Translanguaging for linguistic equality

By Anonymous

For the week where we read about linguistic differences between age groups and generations, we did an activity in class where we talked to a partner about the way we used to speak when we were teenagers. In this activity I talked to my partner who happens to speak Spanish as a first language about how people in my age group used to use Spanish words and phrases, because we thought it made us look cool or funny. Sometimes the Spanish words and phrases were real and sometimes they were not. Then the more I thought about it the more I realized that many age groups in the United States do this, not just teenagers, and it is very common in the popular media. Towards the end of the semester when I was trying to figure out my topic for my final project I was talking to Professor Sarkar about this aforementioned linguistic phenomena, and she told me it’s called mock Spanish and referred me to a good article by Jane Hill (1998) that explains why this is linguistic racism.

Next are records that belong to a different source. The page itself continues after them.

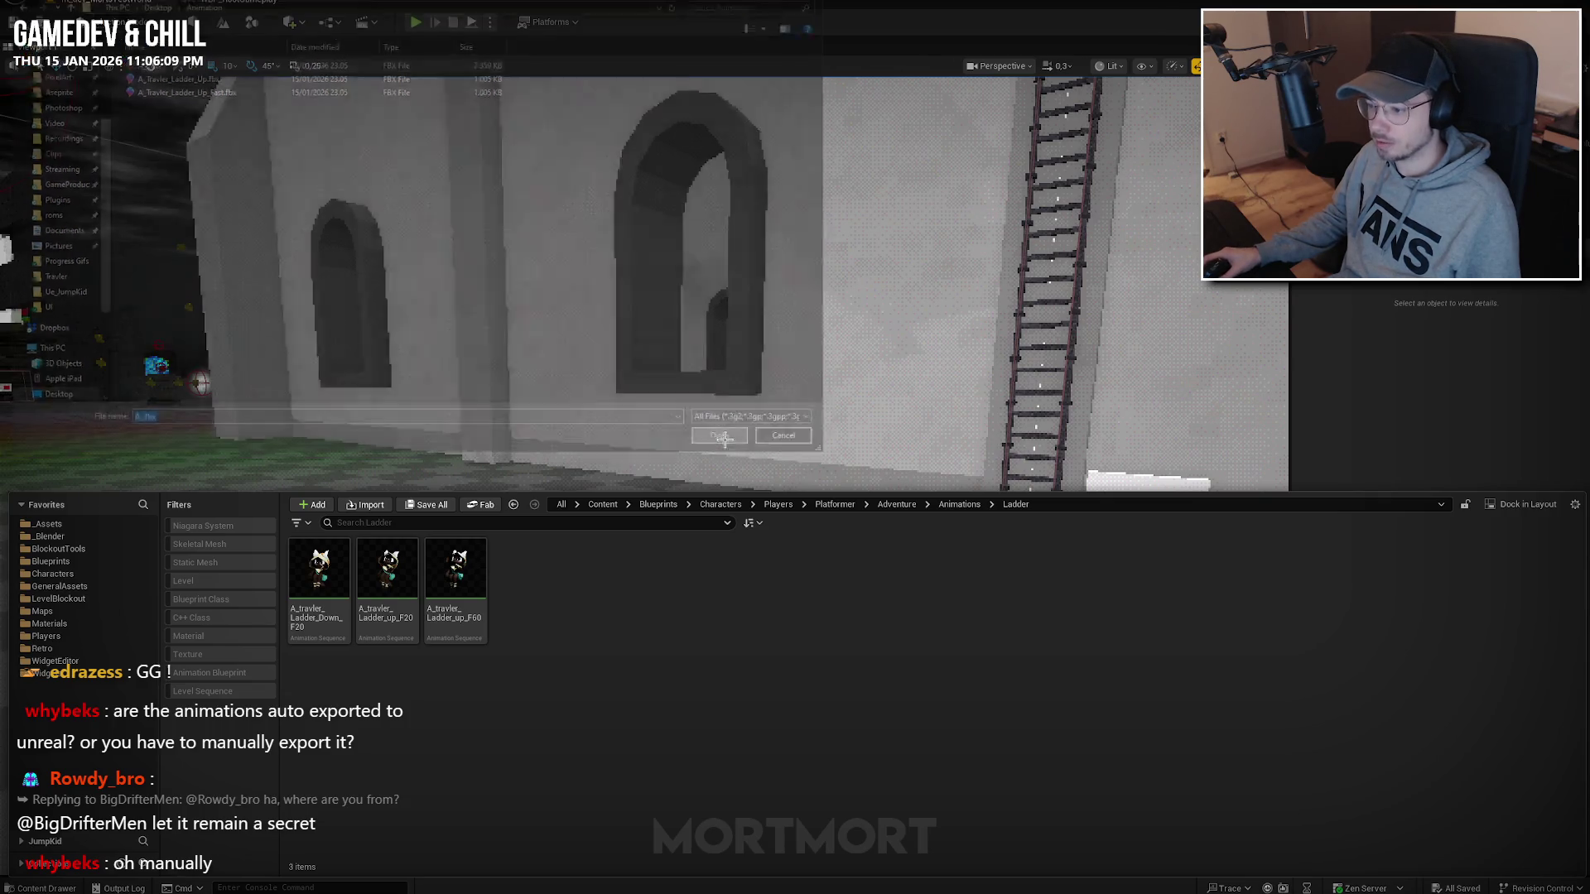
scroll(722, 568, "down", 10)
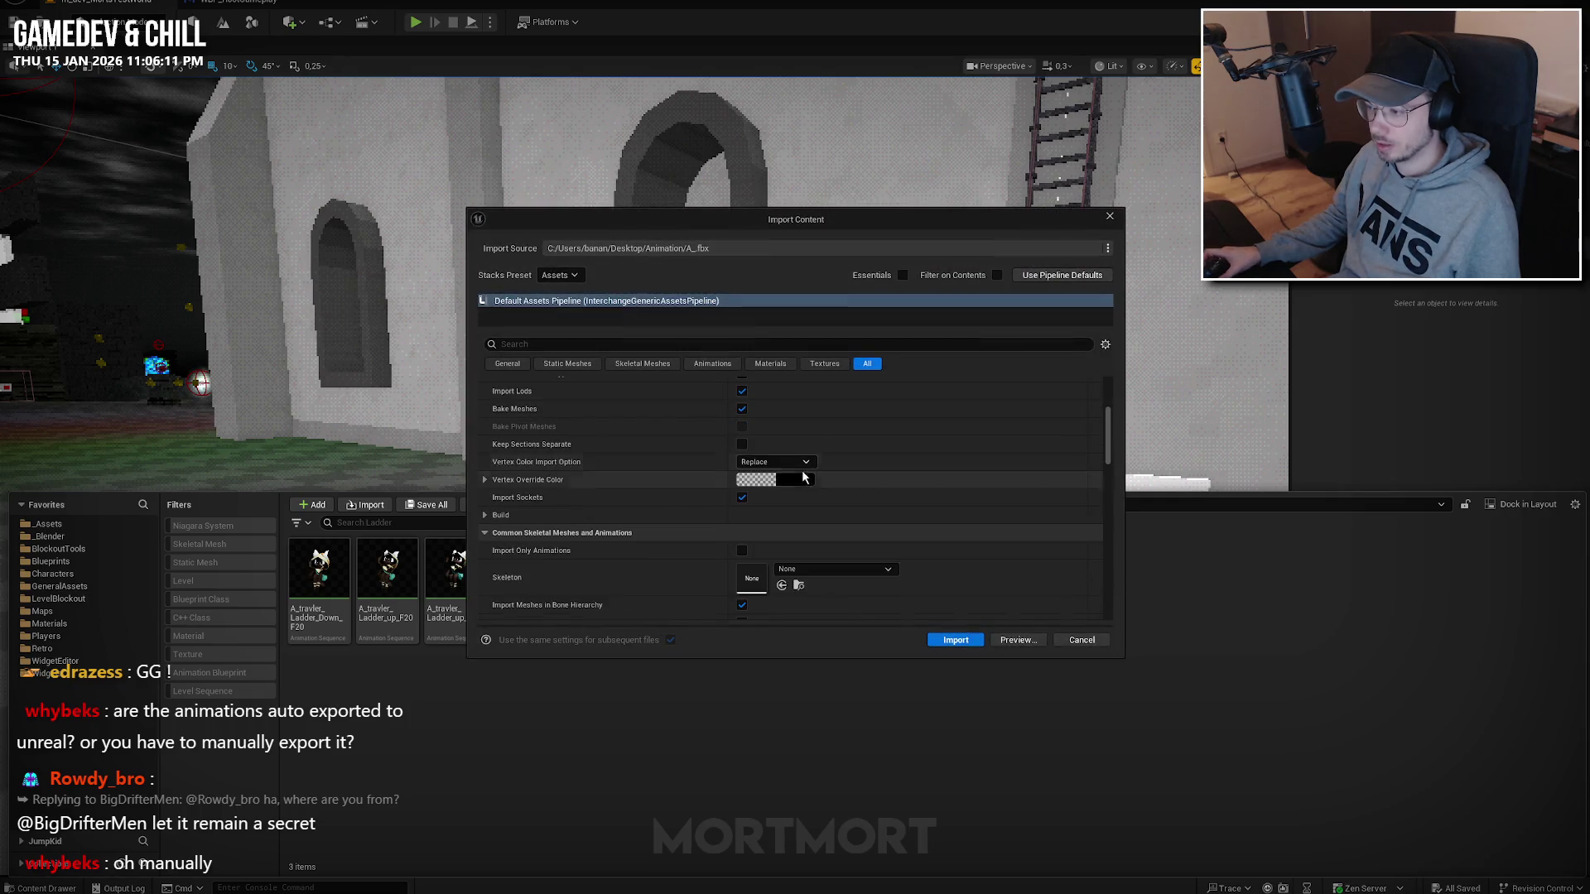
left_click(811, 544)
type("travler")
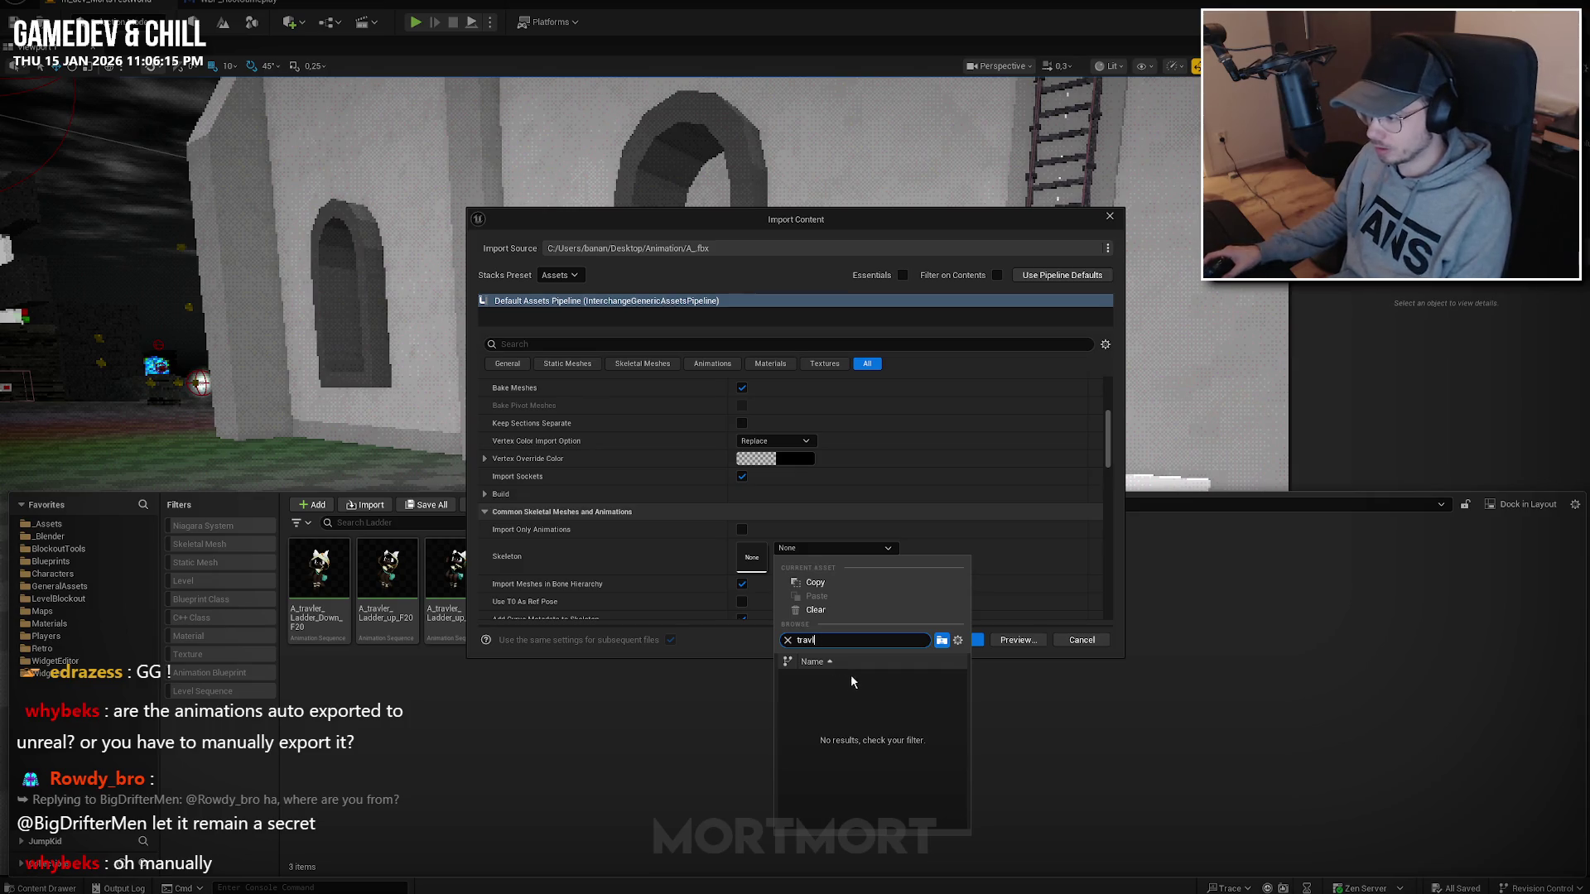
left_click(861, 682)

This article was enlightening. I learned of a term I had never previously heard of before: linguistic appropriation. This happens when hispanophones who speak Spanglish in public are called impolite, harsh English-only policies are created to restrict their language use, and their accents are criticized whether they truly have a Spanish accent or not, while simultaneously anglophones borrow from Spanish, speak with heavy accents, and carelessly use the language incorrectly without reproach. It is clearly a case of linguistic inequality, in addition to making a mockery of the language and culture and trivializing hispanophones’ contributions to American culture (Hill, 1998).